Chapter 11. OpenStack Sahara Installation

11.1. OpenStack Sahara Service Overview

Note

The Red Hat Enterprise Linux OpenStack Platform 5 release includes OpenStack Sahara as a Technology Preview. For more information on the support scope for features marked as technology previews, refer to https://access.redhat.com/support/offerings/techpreview/
OpenStack Sahara enables the fast provisioning and easy management of Hadoop clusters on OpenStack. Hadoop is used to store and analyze large amounts of data, which is usually unstructured but can be a combination of both complex and structured data:
  • Hadoop clusters are groups of servers acting as both storage servers, running the Hadoop Distributed File System (HDFS), and compute servers, running Hadoop's MapReduce (MR) framework. Cluster servers do not necessarily share memory or disks; they usually only share the network that connects them. This means that clusters can be easily added or removed as needed.
  • Hadoop enables the fast analysis of its data because computation and storage are co-located, and work is divided across its servers, each of which offers local computation and storage services.
In OpenStack Sahara:
  • The Identity service authenticates users and provides user security.
  • The Compute service provisions cluster VMs.
  • The Image service stores cluster VMs (each contain its operating system plus Hadoop).
  • The Object Storage service can be used to store data that is processed by Hadoop jobs.
  • Templates are used for cluster configuration.
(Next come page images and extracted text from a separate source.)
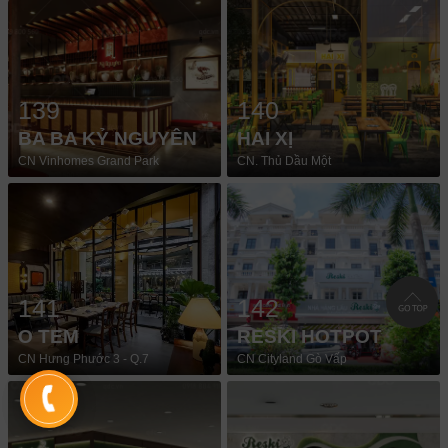
139
140
BA BA KỶ NGUYÊN
HAI XỊ
CN Vinhomes Grand Park
CN. Thủ Dầu Một
141
142
O TEM
RESKI HOTPOT
CN Hưng Phước 3 - Q.7
CN Cityland Gò Vấp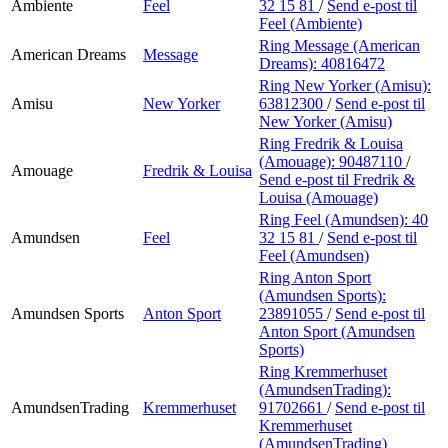
Ambiente
Feel
32 15 81
/
Send e-post
til
Feel (Ambiente)
Ring Message (American
American Dreams
Message
Dreams):
40816472
Ring New Yorker (Amisu):
Amisu
New Yorker
63812300
/
Send e-post
til
New Yorker (Amisu)
Ring Fredrik & Louisa
(Amouage):
90487110
/
Amouage
Fredrik & Louisa
Send e-post
til Fredrik &
Louisa (Amouage)
Ring Feel (Amundsen):
40
Amundsen
Feel
32 15 81
/
Send e-post
til
Feel (Amundsen)
Ring Anton Sport
(Amundsen Sports):
Amundsen Sports
Anton Sport
23891055
/
Send e-post
til
Anton Sport (Amundsen
Sports)
Ring Kremmerhuset
(AmundsenTrading):
AmundsenTrading
Kremmerhuset
91702661
/
Send e-post
til
Kremmerhuset
(AmundsenTrading)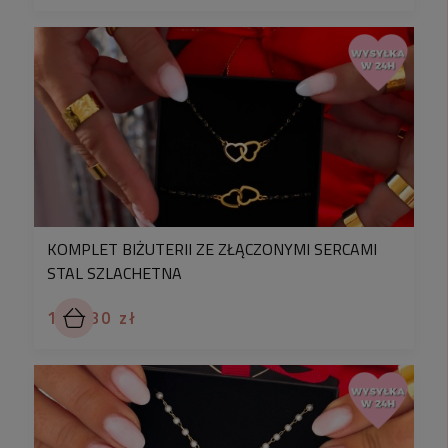
KOMPLET BIŻUTERII ZE ZŁĄCZONYMI SERCAMI
STAL SZLACHETNA
183,80 zł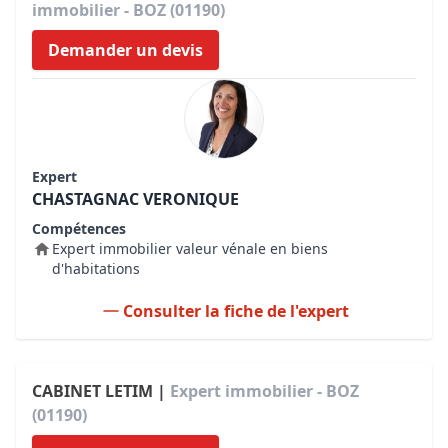
immobilier - BOZ (01190)
Demander un devis
Expert
CHASTAGNAC VERONIQUE
Compétences
Expert immobilier valeur vénale en biens
d'habitations
Consulter la fiche de l'expert
CABINET LETIM |
Expert immobilier - BOZ
(01190)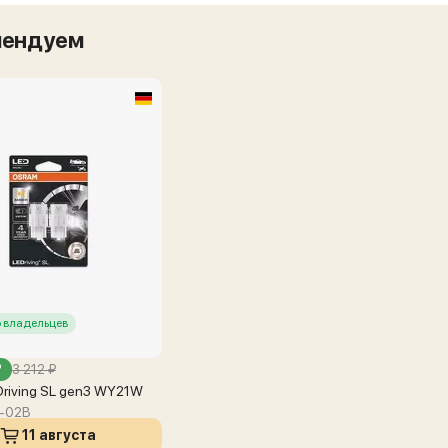
мендуем
 владельцев
₽
3 212 ₽
riving SL gen3 WY21W
-02B
11 августа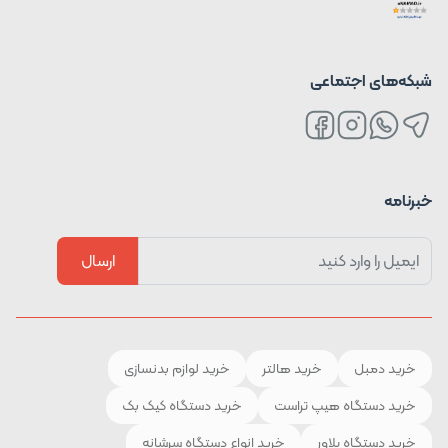
شبکه‌های اجتماعی
خبرنامه
ارسال
خرید دمبل
خرید هالتر
خرید لوازم بدنسازی
خرید دستگاه هیپ تراست
خرید دستگاه کیک بک
خرید دستگاه پلاور
خرید انواع دستگاه سرشانه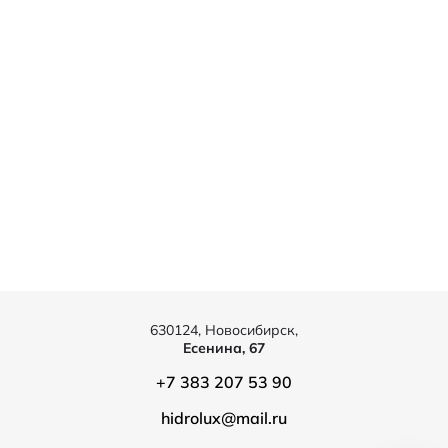
630124, Новосибирск,
Есенина, 67
+7 383 207 53 90
hidrolux@mail.ru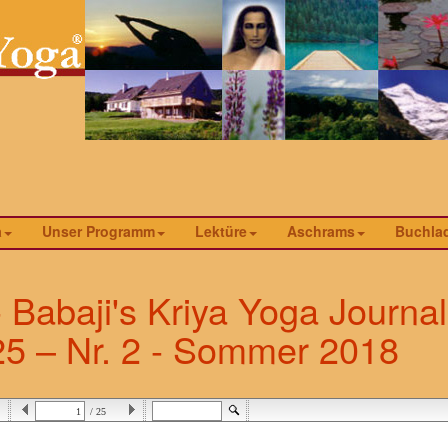
a
Unser Programm
Lektüre
Aschrams
Buchla
- Babaji's Kriya Yoga Journal
5 – Nr. 2 - Sommer 2018
/ 25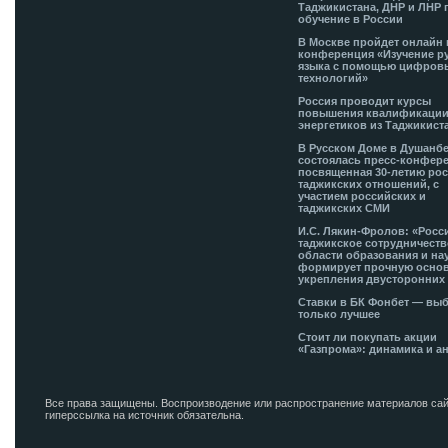
Таджикистана, ДНР и ЛНР 
обучение в России
В Москве пройдет онлайн 
конференция «Изучение р
языка с помощью цифров
технологий»
Россия проводит курсы
повышения квалификации
энергетиков из Таджикист
В Русском Доме в Душанб
состоялась пресс-конфере
посвященная 30-летию рос
таджикских отношений, с
участием российских и
таджикских СМИ
И.С. Лякин-Фролов: «Росс
таджикское сотрудничеств
области образования и на
формирует прочную основ
укрепления двусторонних 
Ставки в БК Фонбет — вы
только лучшее
Стоит ли покупать акции
«Газпрома»: динамика и а
Все права защищены. Воспроизводение или распространение материалов сай
гиперссылка на источник обязательна.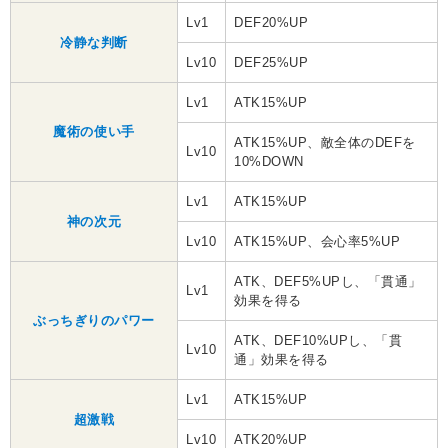
Lv1
DEF20%UP
冷静な判断
Lv10
DEF25%UP
Lv1
ATK15%UP
魔術の使い手
ATK15%UP、敵全体のDEFを
Lv10
10%DOWN
Lv1
ATK15%UP
神の次元
Lv10
ATK15%UP、会心率5%UP
ATK、DEF5%UPし、「貫通」
Lv1
効果を得る
ぶっちぎりのパワー
ATK、DEF10%UPし、「貫
Lv10
通」効果を得る
Lv1
ATK15%UP
超激戦
Lv10
ATK20%UP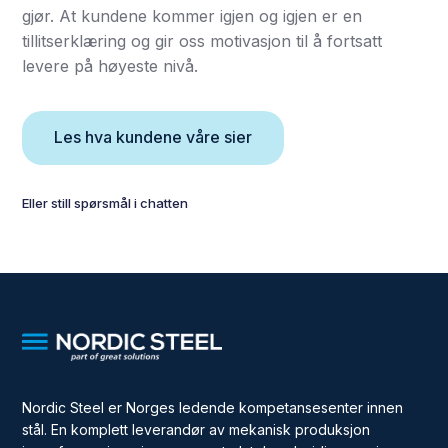
gjør. At kundene kommer igjen og igjen er en
tillitserklæring og gir oss motivasjon til å fortsatt
levere på høyeste nivå.
Les hva kundene våre sier
Eller still spørsmål i chatten
Nordic Steel er Norges ledende kompetansesenter innen
stål. En komplett leverandør av mekanisk produksjon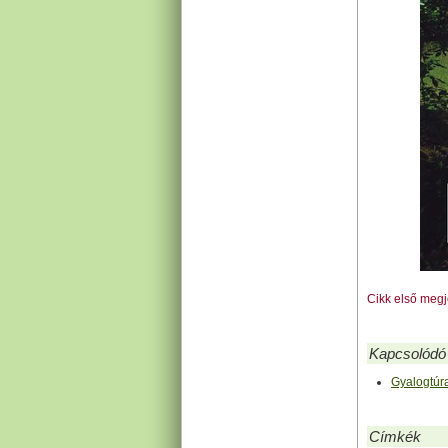
Cikk első meg
Kapcsolódó 
Gyalogtúr
Címkék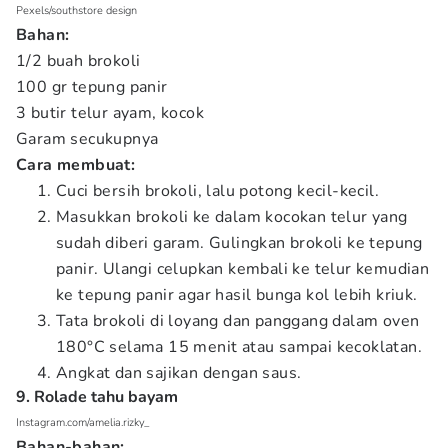
Pexels/southstore design
Bahan:
1/2 buah brokoli
100 gr tepung panir
3 butir telur ayam, kocok
Garam secukupnya
Cara membuat:
Cuci bersih brokoli, lalu potong kecil-kecil.
Masukkan brokoli ke dalam kocokan telur yang
sudah diberi garam. Gulingkan brokoli ke tepung
panir. Ulangi celupkan kembali ke telur kemudian
ke tepung panir agar hasil bunga kol lebih kriuk.
Tata brokoli di loyang dan panggang dalam oven
180°C selama 15 menit atau sampai kecoklatan.
Angkat dan sajikan dengan saus.
9. Rolade tahu bayam
Instagram.com/amelia.rizky_
Bahan-bahan: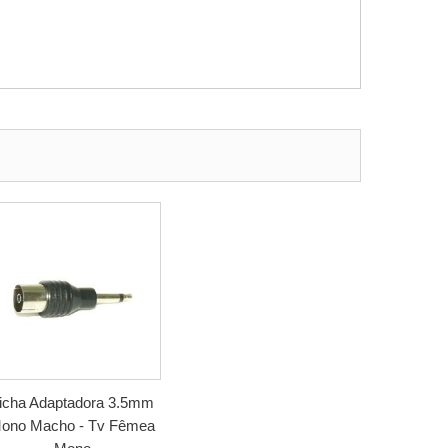
icha Adaptadora 3.5mm
ono Macho - Tv Fêmea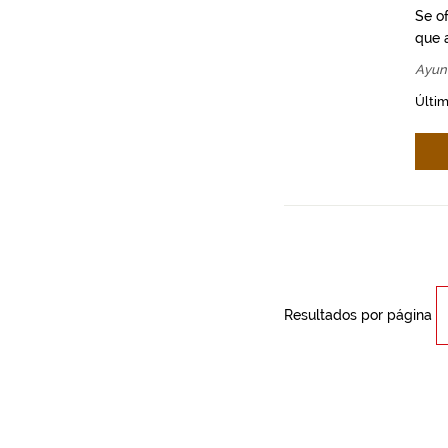
Se o
que a
Ayun
Últim
Resultados por página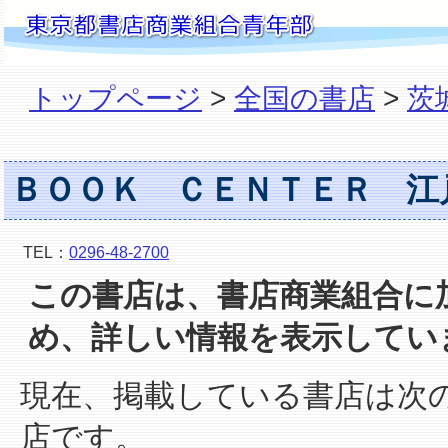
トップページ
>
全国の書店
>
茨
ＢＯＯＫ ＣＥＮＴＥＲ 江
TEL：
0296-48-2700
この書店は、書店商業組合に
め、詳しい情報を表示してい
現在、掲載している書店は次
店です。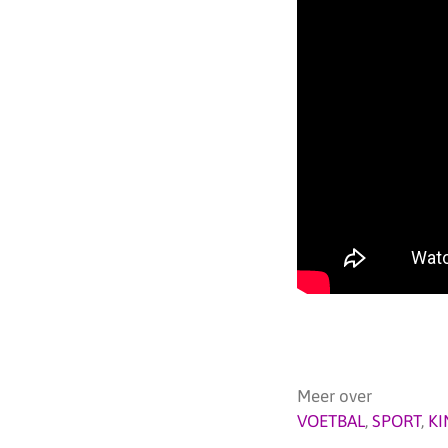
Meer over
VOETBAL
,
SPORT
,
KI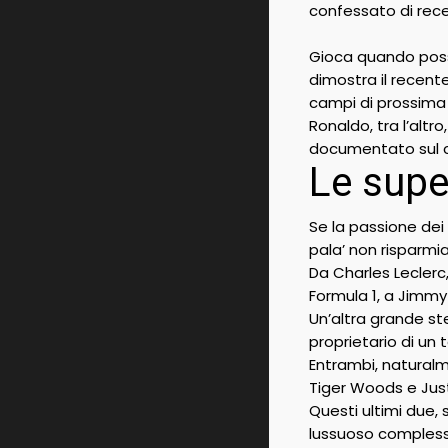
confessato di rec
Gioca quando possi
dimostra il recent
campi di prossima 
Ronaldo, tra l’altr
documentato sul ca
Le supe
Se la passione dei 
pala’ non risparmia
Da Charles Leclerc
Formula 1, a Jimmy
Un’altra grande st
proprietario di un
Entrambi, naturalm
Tiger Woods e Just
Questi ultimi due,
lussuoso compless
Nodes are grouped together using a Node Group template; Cluster templates are used to combine Node Groups.
  • Jobs are used to execute tasks on Hadoop clusters. Job binaries store executable code; data sources store input or output locations as well as any necessary credentials.
Sahara supports different Hadoop distributions as well as vendor-specific management tools (for example, Apache Ambari). Either the OpenStack dashboard or the command-line tool can be used for cluster provision and management.

Table 11.1. Sahara Service components

Component Description
openstack-sahara-api
API service. Handles cluster requests and data delivery.
sahara
CLI client for Sahara tasks. The majority of actions that are available in the OpenStack Dashboard can also be executed using the CLI (excluded is the ability to scale clusters up and down).
sahara-db-manage
CLI client for database management
sahara-dashboard
Plugin for the OpenStack dashboard.